GRAG: Continuous Image Editing Control for DiT Models

11月10日 Published inImage Tools

DiT-based image editors often force a binary choice: apply the edit or leave it. There is no fader for intensity. If you want a slightly redder rose rather than "stop-sign red," you are out of luck. Group Relative Attention Guidance (GRAG) changes that.
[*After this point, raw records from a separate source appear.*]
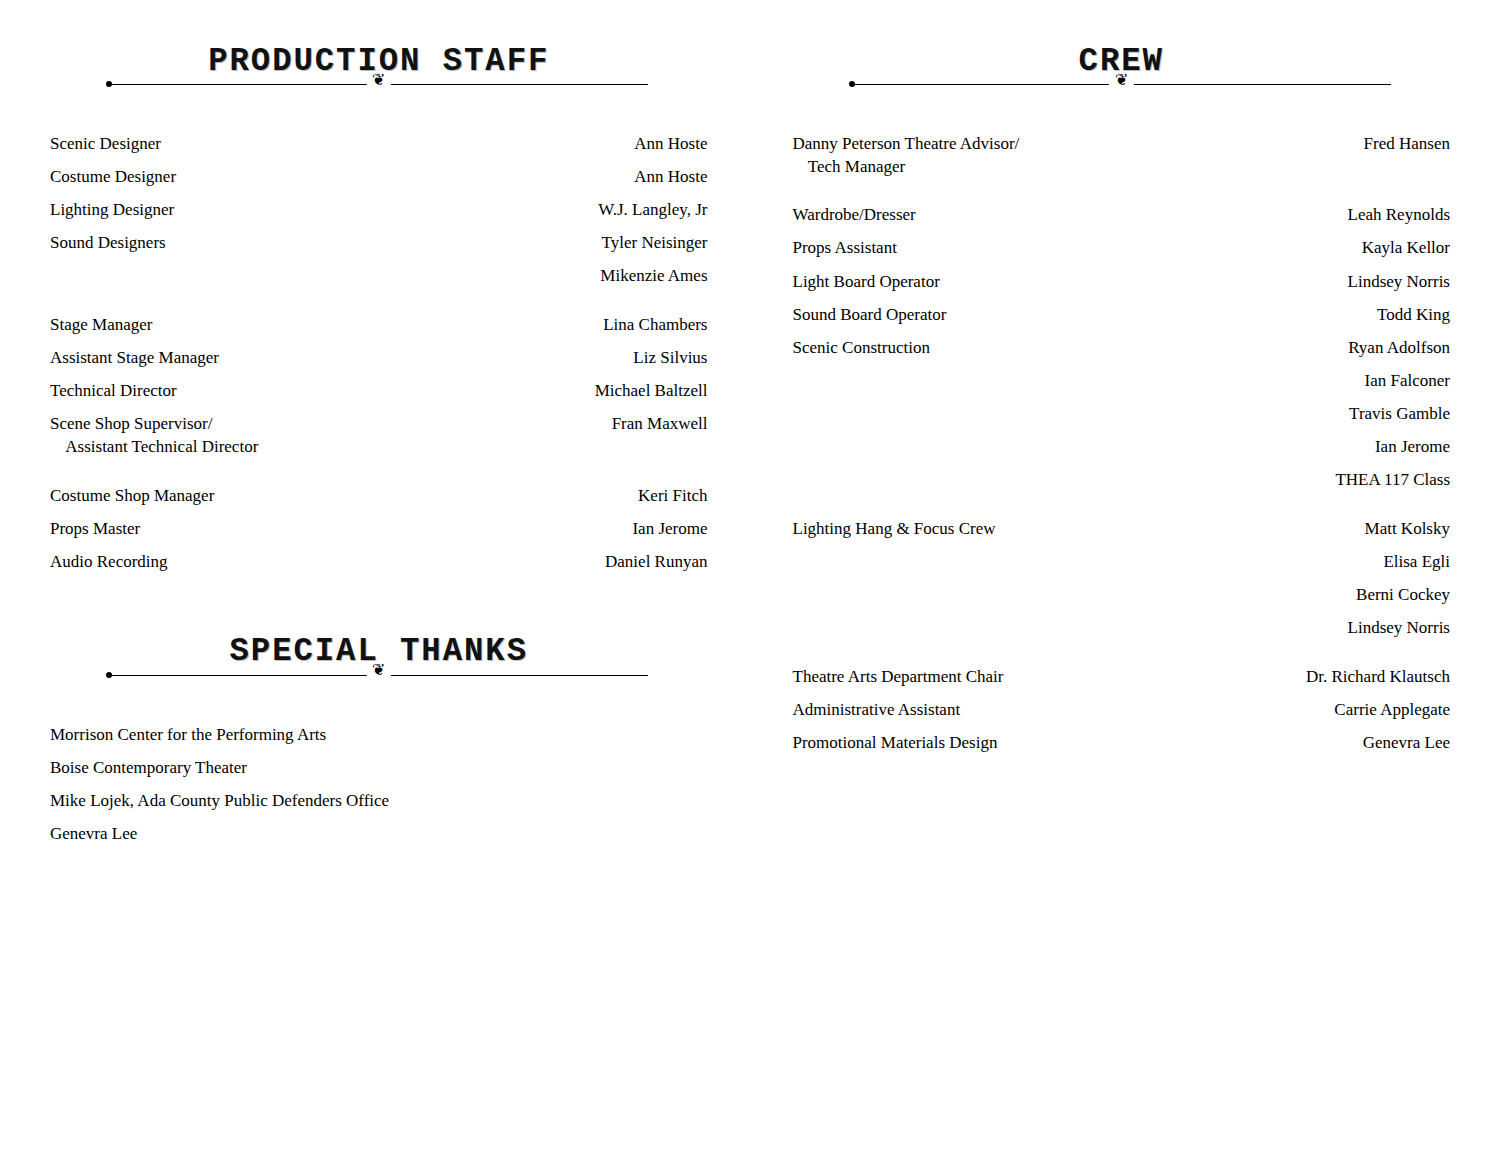Production Staff
| Scenic Designer | Ann Hoste |
| Costume Designer | Ann Hoste |
| Lighting Designer | W.J. Langley, Jr |
| Sound Designers | Tyler Neisinger |
| | Mikenzie Ames |
| Stage Manager | Lina Chambers |
| Assistant Stage Manager | Liz Silvius |
| Technical Director | Michael Baltzell |
| Scene Shop Supervisor/ Assistant Technical Director | Fran Maxwell |
| Costume Shop Manager | Keri Fitch |
| Props Master | Ian Jerome |
| Audio Recording | Daniel Runyan |
Special Thanks
Morrison Center for the Performing Arts
Boise Contemporary Theater
Mike Lojek, Ada County Public Defenders Office
Genevra Lee
Crew
| Danny Peterson Theatre Advisor/ Tech Manager | Fred Hansen |
| Wardrobe/Dresser | Leah Reynolds |
| Props Assistant | Kayla Kellor |
| Light Board Operator | Lindsey Norris |
| Sound Board Operator | Todd King |
| Scenic Construction | Ryan Adolfson |
| | Ian Falconer |
| | Travis Gamble |
| | Ian Jerome |
| | THEA 117 Class |
| Lighting Hang & Focus Crew | Matt Kolsky |
| | Elisa Egli |
| | Berni Cockey |
| | Lindsey Norris |
| Theatre Arts Department Chair | Dr. Richard Klautsch |
| Administrative Assistant | Carrie Applegate |
| Promotional Materials Design | Genevra Lee |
GRAG is a training-free, plug-and-play method for models built on the Diffusion-in-Transformer (DiT) architecture. It adds a dial to a process that previously only had an on-off switch.

How It Works

The mechanism is direct. Instead of altering model weights, GRAG reweights the difference between token attention and a shared attention bias. This intervention produces a continuous spectrum of editing strength. The math remains behind the scenes; the user simply gets a slider that works.
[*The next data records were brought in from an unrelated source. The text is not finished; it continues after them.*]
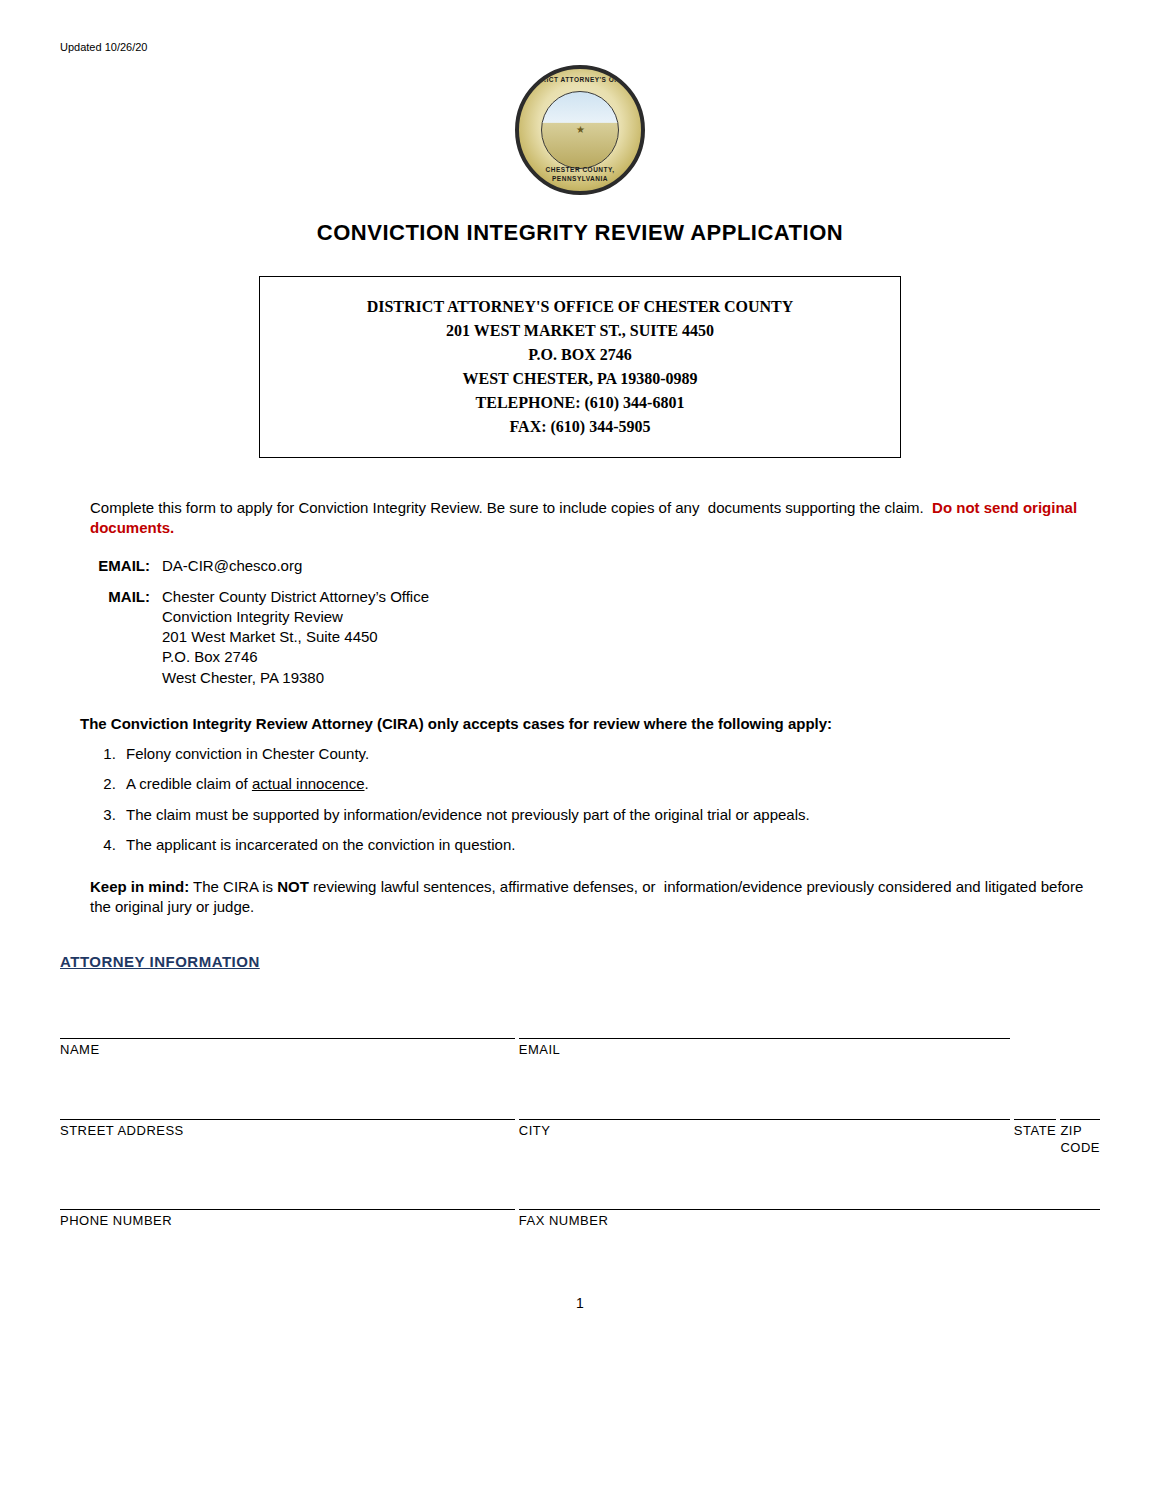Updated 10/26/20
District Attorney's Office
🦅
★
Chester County, Pennsylvania
CONVICTION INTEGRITY REVIEW APPLICATION
DISTRICT ATTORNEY'S OFFICE OF CHESTER COUNTY
201 WEST MARKET ST., SUITE 4450
P.O. BOX 2746
WEST CHESTER, PA 19380-0989
TELEPHONE: (610) 344-6801
FAX: (610) 344-5905
Complete this form to apply for Conviction Integrity Review. Be sure to include copies of any documents supporting the claim. Do not send original documents.
EMAIL:
DA-CIR@chesco.org
MAIL:
Chester County District Attorney’s Office Conviction Integrity Review 201 West Market St., Suite 4450 P.O. Box 2746 West Chester, PA 19380
The Conviction Integrity Review Attorney (CIRA) only accepts cases for review where the following apply:
Felony conviction in Chester County.
A credible claim of actual innocence.
The claim must be supported by information/evidence not previously part of the original trial or appeals.
The applicant is incarcerated on the conviction in question.
Keep in mind: The CIRA is NOT reviewing lawful sentences, affirmative defenses, or information/evidence previously considered and litigated before the original jury or judge.
ATTORNEY INFORMATION
| NAME | | EMAIL |
| STREET ADDRESS | | CITY | | STATE | | ZIP CODE |
| PHONE NUMBER | | FAX NUMBER |
1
The result? If you prompt for a "redder rose," you can dial in the exact shade. If you want a "crochet bird," you get a smooth gradient from the original photo to a full yarn texture. When swapping "flowers" for "a surfboard," you control exactly how dominant the surfboard becomes in the frame.

Integration

GRAG integrates into existing DiT pipelines without retraining or fine-tuning. It has been validated with Qwen-Image-Edit and supports both single-image edits and batch processing via the PIE benchmark format.

Installation

Clone the repository and set up a clean environment:

git clone https://github.com/little-misfit/GRAG-Image-Editing.git
cd GRAG-Image-Editing/Qwen-Edit-GRAG
conda create -n grag python=3.10 -y
conda activate grag
pip install -r requirements.txt

Usage

The grag parameter is your primary control. Values between 0.8 and 1.7 typically yield the best results, and you can adjust the strength in increments as fine as 0.01.
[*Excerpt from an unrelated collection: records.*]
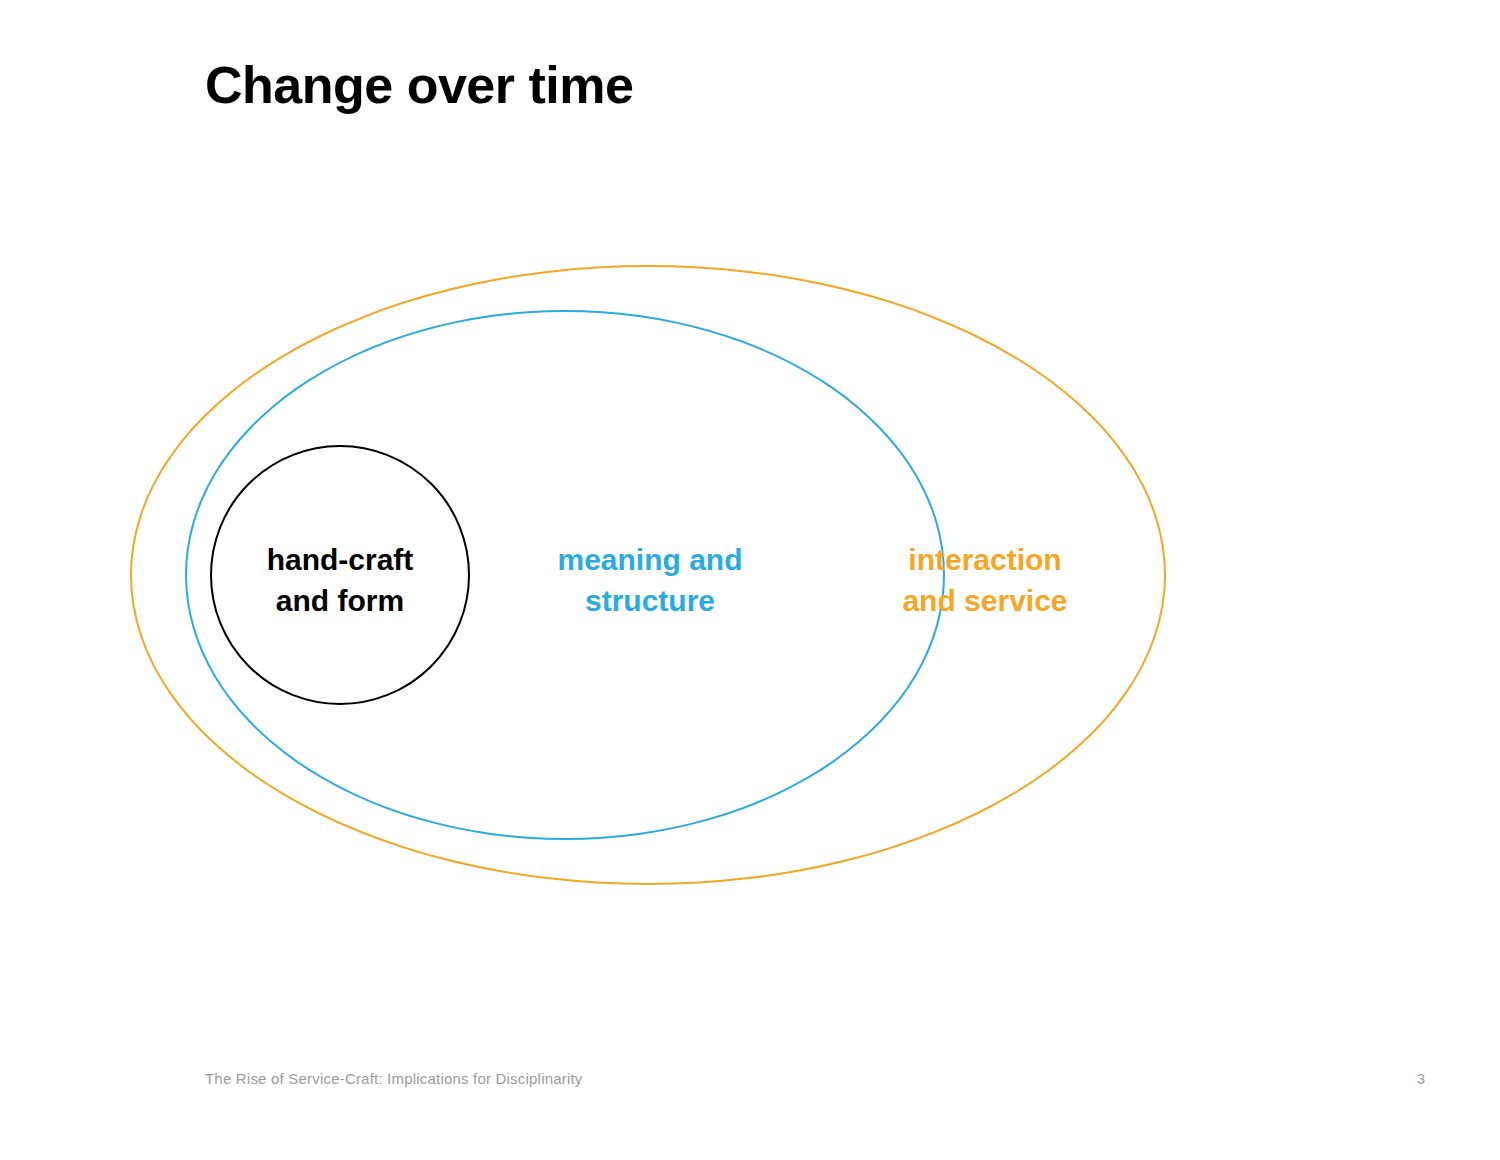Change over time
hand-craft
and form
meaning and
structure
interaction
and service
The Rise of Service-Craft: Implications for Disciplinarity
3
  • Single Image: sh inference.sh
  • Batch Processing: sh PIE_test.sh
  • Gradio UI: python app.py

All outputs are saved automatically to the results/ directory.

Conclusion

There is no catch. This is a lightweight wrapper that preserves your existing workflow while adding the nuance of traditional slider-based tools to DiT models. For anyone tired of all-or-nothing image edits, GRAG is a subtle but effective upgrade.